Hours later, he reminded an enthusiastic audience in Chapel Hill, North Carolina, that Republicans in the state tried to make it harder to vote with sweeping election law changes, only to have a federal court strike down the law because it "targeted black voters with surgical precision."
So "it's easier to vote than ever" in North Carolina, Obama said. "What's our excuse?"
An Associated Press analysis of early voting data in North Carolina shows blacks have cast 111,000 fewer ballots than at this point four years ago, when Obama lost the state by about 92,000 votes. Clinton aides note that GOP officials there reduced early voting sites for the initial week of early voting, and they say they can make up the difference by Election Day now that more sites are opening.

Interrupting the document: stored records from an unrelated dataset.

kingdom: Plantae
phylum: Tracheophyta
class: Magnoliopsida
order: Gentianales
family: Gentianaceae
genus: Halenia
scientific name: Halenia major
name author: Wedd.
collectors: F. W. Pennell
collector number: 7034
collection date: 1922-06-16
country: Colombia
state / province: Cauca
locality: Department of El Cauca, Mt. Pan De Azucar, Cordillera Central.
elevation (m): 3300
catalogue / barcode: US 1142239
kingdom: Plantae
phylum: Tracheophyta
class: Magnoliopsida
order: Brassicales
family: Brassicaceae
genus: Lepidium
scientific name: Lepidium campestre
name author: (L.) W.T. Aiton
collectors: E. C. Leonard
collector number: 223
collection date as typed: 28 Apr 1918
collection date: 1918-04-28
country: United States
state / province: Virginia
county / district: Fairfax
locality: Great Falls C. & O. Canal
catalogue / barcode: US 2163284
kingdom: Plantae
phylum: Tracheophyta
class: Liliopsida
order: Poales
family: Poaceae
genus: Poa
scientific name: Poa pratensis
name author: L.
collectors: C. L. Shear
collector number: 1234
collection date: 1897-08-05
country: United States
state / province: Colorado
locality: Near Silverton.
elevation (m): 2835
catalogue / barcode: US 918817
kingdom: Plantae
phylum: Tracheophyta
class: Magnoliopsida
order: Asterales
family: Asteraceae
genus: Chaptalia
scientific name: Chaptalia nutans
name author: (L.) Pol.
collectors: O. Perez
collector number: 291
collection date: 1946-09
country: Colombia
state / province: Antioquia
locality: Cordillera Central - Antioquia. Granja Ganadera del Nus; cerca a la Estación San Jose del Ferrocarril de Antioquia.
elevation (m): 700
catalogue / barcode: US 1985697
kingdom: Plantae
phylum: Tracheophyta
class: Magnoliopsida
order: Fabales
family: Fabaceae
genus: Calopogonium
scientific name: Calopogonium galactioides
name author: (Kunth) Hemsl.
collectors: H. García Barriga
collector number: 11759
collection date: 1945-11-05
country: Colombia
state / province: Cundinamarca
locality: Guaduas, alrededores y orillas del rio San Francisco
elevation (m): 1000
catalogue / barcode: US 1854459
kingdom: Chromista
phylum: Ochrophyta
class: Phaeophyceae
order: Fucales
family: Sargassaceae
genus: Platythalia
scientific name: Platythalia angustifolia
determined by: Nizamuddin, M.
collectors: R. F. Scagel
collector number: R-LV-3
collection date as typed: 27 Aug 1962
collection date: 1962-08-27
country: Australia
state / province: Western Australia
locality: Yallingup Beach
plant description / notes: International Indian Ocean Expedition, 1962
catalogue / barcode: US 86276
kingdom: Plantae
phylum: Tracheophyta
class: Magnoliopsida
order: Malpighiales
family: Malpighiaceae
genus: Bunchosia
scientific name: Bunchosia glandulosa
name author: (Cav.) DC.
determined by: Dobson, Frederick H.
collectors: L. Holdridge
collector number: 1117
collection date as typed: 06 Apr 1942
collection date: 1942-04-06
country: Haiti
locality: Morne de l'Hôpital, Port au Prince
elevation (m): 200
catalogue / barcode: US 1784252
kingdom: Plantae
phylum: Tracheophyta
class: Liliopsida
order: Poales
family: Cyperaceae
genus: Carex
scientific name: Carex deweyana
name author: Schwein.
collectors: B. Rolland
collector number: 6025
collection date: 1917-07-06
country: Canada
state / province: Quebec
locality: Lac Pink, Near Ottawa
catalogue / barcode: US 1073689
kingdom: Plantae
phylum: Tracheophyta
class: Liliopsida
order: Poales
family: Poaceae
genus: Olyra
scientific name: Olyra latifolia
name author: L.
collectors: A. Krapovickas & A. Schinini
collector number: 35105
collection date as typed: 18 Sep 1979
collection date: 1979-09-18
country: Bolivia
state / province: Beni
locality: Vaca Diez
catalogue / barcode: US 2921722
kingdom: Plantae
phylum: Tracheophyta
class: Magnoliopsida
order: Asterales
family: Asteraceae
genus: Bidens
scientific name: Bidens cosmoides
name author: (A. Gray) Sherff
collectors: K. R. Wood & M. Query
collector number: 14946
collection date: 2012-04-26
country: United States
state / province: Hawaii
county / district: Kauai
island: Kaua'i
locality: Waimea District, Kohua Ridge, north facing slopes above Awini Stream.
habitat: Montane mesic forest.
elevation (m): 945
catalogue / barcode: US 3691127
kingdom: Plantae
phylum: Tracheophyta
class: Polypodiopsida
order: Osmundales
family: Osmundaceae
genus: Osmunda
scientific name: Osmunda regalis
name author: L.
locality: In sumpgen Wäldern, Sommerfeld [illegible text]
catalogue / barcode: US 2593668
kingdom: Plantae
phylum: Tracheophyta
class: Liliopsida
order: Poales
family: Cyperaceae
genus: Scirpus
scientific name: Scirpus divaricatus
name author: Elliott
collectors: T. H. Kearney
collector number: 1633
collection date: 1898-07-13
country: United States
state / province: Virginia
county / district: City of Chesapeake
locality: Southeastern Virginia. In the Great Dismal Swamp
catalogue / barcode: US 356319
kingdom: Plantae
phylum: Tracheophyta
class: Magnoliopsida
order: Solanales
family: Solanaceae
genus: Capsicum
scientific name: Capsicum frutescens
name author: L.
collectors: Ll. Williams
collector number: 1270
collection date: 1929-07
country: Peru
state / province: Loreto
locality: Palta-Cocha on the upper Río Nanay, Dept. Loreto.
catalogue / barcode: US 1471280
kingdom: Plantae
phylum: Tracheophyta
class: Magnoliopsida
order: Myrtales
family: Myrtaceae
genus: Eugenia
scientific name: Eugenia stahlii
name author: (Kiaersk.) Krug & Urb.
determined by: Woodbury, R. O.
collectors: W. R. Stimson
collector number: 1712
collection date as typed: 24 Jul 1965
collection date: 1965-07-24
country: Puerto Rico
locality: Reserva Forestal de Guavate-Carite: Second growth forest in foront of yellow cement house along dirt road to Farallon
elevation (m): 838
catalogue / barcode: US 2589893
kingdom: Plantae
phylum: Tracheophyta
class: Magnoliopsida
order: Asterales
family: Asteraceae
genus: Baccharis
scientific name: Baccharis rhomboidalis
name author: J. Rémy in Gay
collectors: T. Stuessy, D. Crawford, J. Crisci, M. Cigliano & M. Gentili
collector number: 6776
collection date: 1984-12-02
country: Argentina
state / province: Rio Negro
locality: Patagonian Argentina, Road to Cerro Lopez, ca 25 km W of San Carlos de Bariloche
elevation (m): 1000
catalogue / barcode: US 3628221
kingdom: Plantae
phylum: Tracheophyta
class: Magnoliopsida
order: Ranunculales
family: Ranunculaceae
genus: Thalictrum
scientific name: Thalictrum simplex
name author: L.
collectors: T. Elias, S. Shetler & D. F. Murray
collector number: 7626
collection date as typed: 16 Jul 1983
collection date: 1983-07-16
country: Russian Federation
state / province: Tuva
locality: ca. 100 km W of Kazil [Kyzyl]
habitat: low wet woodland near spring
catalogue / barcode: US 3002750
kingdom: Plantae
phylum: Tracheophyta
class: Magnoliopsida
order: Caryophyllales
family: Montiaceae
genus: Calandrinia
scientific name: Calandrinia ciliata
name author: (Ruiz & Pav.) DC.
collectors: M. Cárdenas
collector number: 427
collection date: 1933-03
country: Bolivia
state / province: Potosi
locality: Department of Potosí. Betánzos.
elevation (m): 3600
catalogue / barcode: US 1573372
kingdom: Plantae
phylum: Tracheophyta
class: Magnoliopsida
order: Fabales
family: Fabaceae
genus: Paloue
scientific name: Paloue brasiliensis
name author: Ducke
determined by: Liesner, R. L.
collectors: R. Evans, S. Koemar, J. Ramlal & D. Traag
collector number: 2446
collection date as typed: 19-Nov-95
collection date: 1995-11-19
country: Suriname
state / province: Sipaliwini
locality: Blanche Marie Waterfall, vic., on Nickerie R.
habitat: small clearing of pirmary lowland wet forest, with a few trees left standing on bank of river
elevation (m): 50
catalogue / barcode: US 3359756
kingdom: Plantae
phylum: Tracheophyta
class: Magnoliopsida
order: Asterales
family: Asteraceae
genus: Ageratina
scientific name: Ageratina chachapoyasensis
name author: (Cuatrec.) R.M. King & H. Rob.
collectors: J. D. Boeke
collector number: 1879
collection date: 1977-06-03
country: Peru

Black voters' share of early ballots request is also down a few percentage points in Florida and Ohio, though the Clinton campaign points to strong early turnout in key urban counties with large numbers of blacks and Hispanics.
To be clear, Clinton will win the black vote by overwhelming margins, just as Obama and a generation of Democratic presidential nominees before him. On her way to her party's nomination, Clinton won more than 3 out of 4 black voters.